Before filing suit, attorneys general from 26 states sent a letter to the president on June 14, expressing their concerns.
“By vastly expanding the concept of ‘discrimination on the basis of sex’ to include gender identity and sexual orientation, the guidance does much more than offer direction,” the letter stated.
“It imposes new—and unlawful—regulatory measures on state agencies and operators receiving federal financial assistance from the USDA. And the inevitable result is regulatory chaos that would threaten the effective provision of essential nutritional services to some of our most vulnerable citizens.”
About 100,000 public and nonprofit private schools and residential child care institutions receive federal funding to provide subsidized free or reduced-price meals for qualifying children, according to a statement from Rokita.
The states’ suit against the USDA is similar to a separate federal lawsuit that 20 states, including Tennessee and Indiana, filed against the Department of Education and the federal Equal Employment Opportunity Commission.
In that case, a federal judge issued a preliminary injunction in favor of the states. The order temporarily blocks the federal agencies from forcing the states to allow biological males to compete on girls’ sports teams.
The court ruled that they won’t be required to eliminate sex-separated showers and locker rooms, nor will they be compelled to use the designated pronouns that individuals request.
The school-meals lawsuit against the department seeks the same relief.
In both the Education Department suit and the USDA suit, the policy changes didn’t go through Congress.

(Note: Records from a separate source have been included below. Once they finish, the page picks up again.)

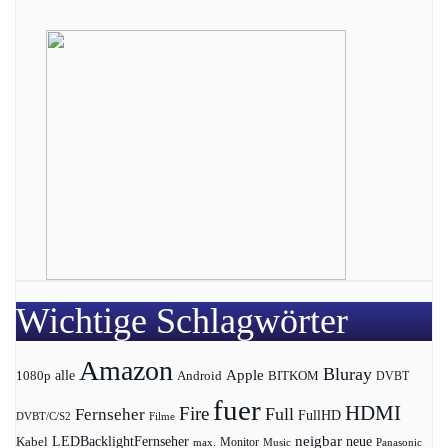
Wichtige Schlagwörter
Amazon
Bluray
Apple
1080p
alle
BITKOM
Android
DVBT
fuer
HDMI
Fire
Full
Fernseher
FullHD
DVBT/C/S2
Filme
LEDBacklightFernseher
neigbar
neue
Kabel
max.
Monitor
Music
Panasonic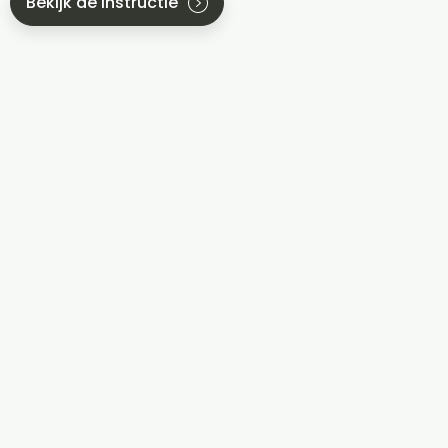
Bekijk de instructie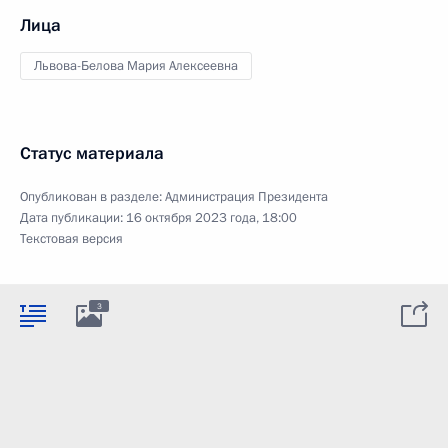
Лица
Львова-Белова Мария Алексеевна
Статус материала
Опубликован в разделе:
Администрация Президента
Дата публикации:
16 октября 2023 года, 18:00
Текстовая версия
3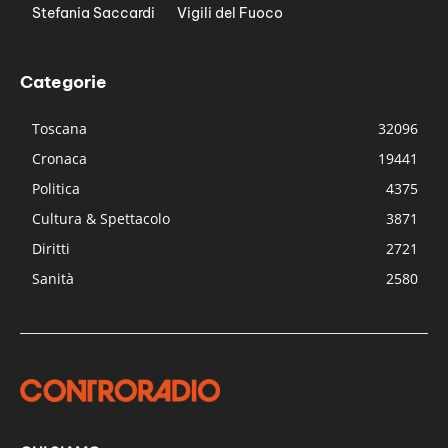
Stefania Saccardi
Vigili del Fuoco
Categorie
Toscana
32096
Cronaca
19441
Politica
4375
Cultura & Spettacolo
3871
Diritti
2721
Sanità
2580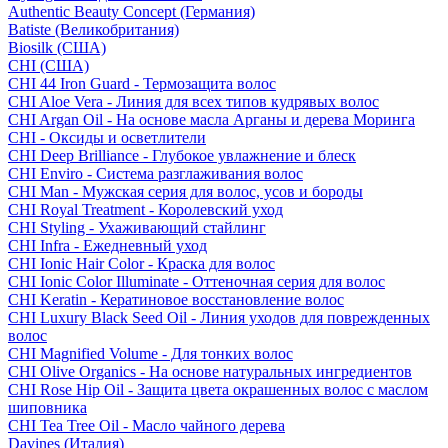
Authentic Beauty Concept (Германия)
Batiste (Великобритания)
Biosilk (США)
CHI (США)
CHI 44 Iron Guard - Термозащита волос
CHI Aloe Vera - Линия для всех типов кудрявых волос
CHI Argan Oil - На основе масла Арганы и дерева Моринга
CHI - Оксиды и осветлители
CHI Deep Brilliance - Глубокое увлажнение и блеск
CHI Enviro - Система разглаживания волос
CHI Man - Мужская серия для волос, усов и бороды
CHI Royal Treatment - Королевский уход
CHI Styling - Ухаживающий стайлинг
CHI Infra - Ежедневный уход
CHI Ionic Hair Color - Краска для волос
CHI Ionic Color Illuminate - Оттеночная серия для волос
CHI Keratin - Кератиновое восстановление волос
CHI Luxury Black Seed Oil - Линия уходов для поврежденных
волос
CHI Magnified Volume - Для тонких волос
CHI Olive Organics - На основе натуральных ингредиентов
CHI Rose Hip Oil - Защита цвета окрашенных волос с маслом
шиповника
CHI Tea Tree Oil - Масло чайного дерева
Davines (Италия)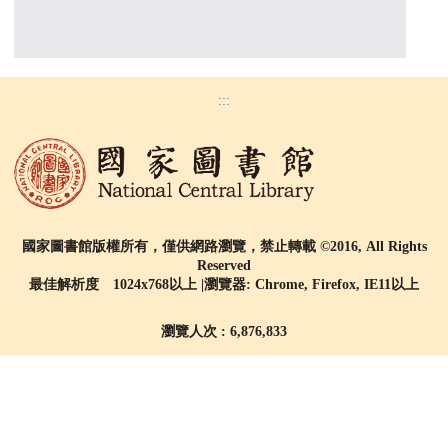
:::
國家圖書館版權所有，僅供網路瀏覽，禁止轉載 ©2016, All Rights
Reserved
最佳解析度 1024x768以上 |瀏覽器: Chrome, Firefox, IE11以上
瀏覽人次 : 6,876,833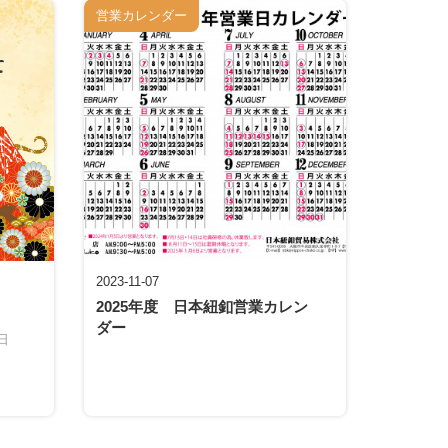
営業カレンダー
2023-11-07
2025年度 日本紐釦営業カレン
ダー
日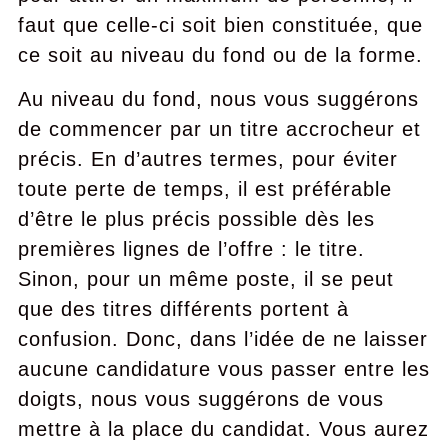
faut que celle-ci soit bien constituée, que
ce soit au niveau du fond ou de la forme.
Au niveau du fond, nous vous suggérons
de commencer par un titre accrocheur et
précis. En d’autres termes, pour éviter
toute perte de temps, il est préférable
d’être le plus précis possible dès les
premières lignes de l’offre : le titre.
Sinon, pour un même poste, il se peut
que des titres différents portent à
confusion. Donc, dans l’idée de ne laisser
aucune candidature vous passer entre les
doigts, nous vous suggérons de vous
mettre à la place du candidat. Vous aurez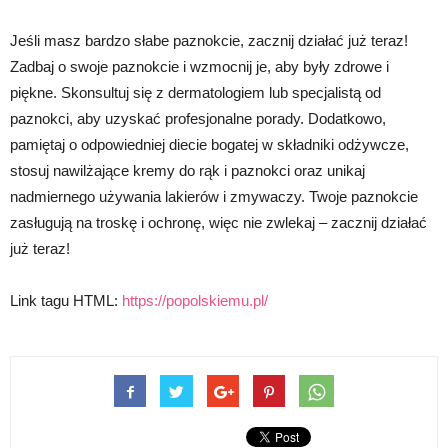
Jeśli masz bardzo słabe paznokcie, zacznij działać już teraz!
Zadbaj o swoje paznokcie i wzmocnij je, aby były zdrowe i
piękne. Skonsultuj się z dermatologiem lub specjalistą od
paznokci, aby uzyskać profesjonalne porady. Dodatkowo,
pamiętaj o odpowiedniej diecie bogatej w składniki odżywcze,
stosuj nawilżające kremy do rąk i paznokci oraz unikaj
nadmiernego używania lakierów i zmywaczy. Twoje paznokcie
zasługują na troskę i ochronę, więc nie zwlekaj – zacznij działać
już teraz!
Link tagu HTML:
https://popolskiemu.pl/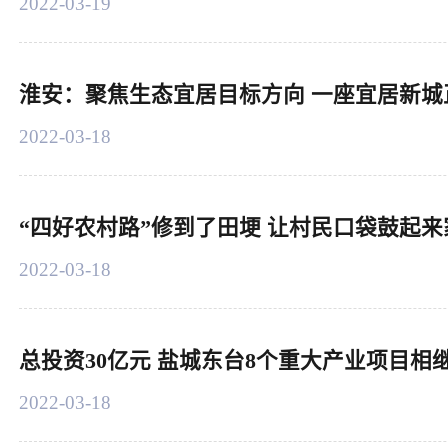
2022-03-19
淮安：聚焦生态宜居目标方向 一座宜居新城
2022-03-18
“四好农村路”修到了田埂 让村民口袋鼓起
2022-03-18
总投资30亿元 盐城东台8个重大产业项目相
2022-03-18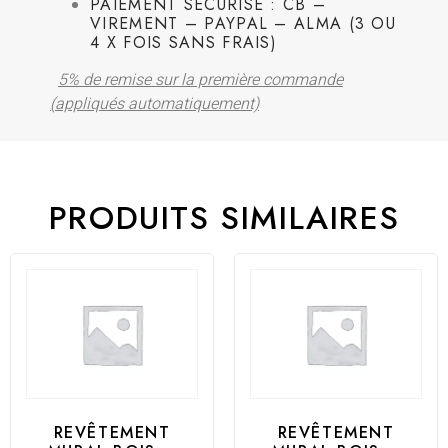
PAIEMENT SÉCURISÉ : CB –
VIREMENT – PAYPAL – ALMA (3 OU
4 X FOIS SANS FRAIS)
5% de remise sur la première commande
(appliqués automatiquement)
PRODUITS SIMILAIRES
REVÊTEMENT
REVÊTEMENT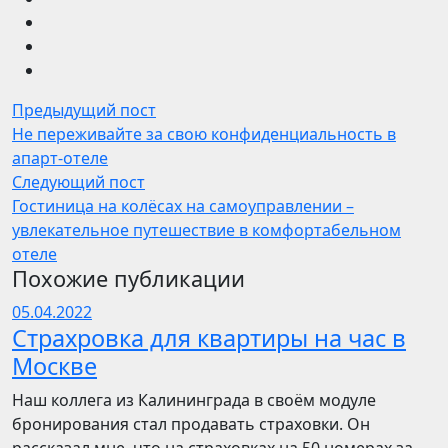
Предыдущий пост
Не переживайте за свою конфиденциальность в
апарт-отеле
Следующий пост
Гостиница на колёсах на самоуправлении –
увлекательное путешествие в комфортабельном
отеле
Похожие публикации
05.04.2022
Страхровка для квартиры на час в
Москве
Наш коллега из Калининграда в своём модуле
бронирования стал продавать страховки. Он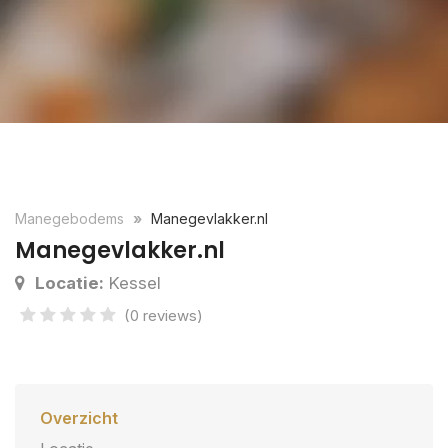
Manegebodems
Manegevlakker.nl
Manegevlakker.nl
Locatie:
Kessel
(0 reviews)
Overzicht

Instead, federal agencies created them under an executive order that the president issued in January 2021, requiring policies that would fight discrimination based on “gender identity or sexual orientation.”
The states say they don’t deny SNAP benefits based on those factors. But they take issue with memoranda and a “final rule” that both attempt to impose “unlawful and unnecessary new obligations.”
The states sued “to prevent the department from usurping authority that properly belongs to Congress, the states, and the people, and to eliminate the nationwide confusion and upheaval” that the proposed rule has caused, the lawsuit says.
“When will the Biden administration learn that making law is the legislature’s role?” Ohio attorney general David Yost said in a statement.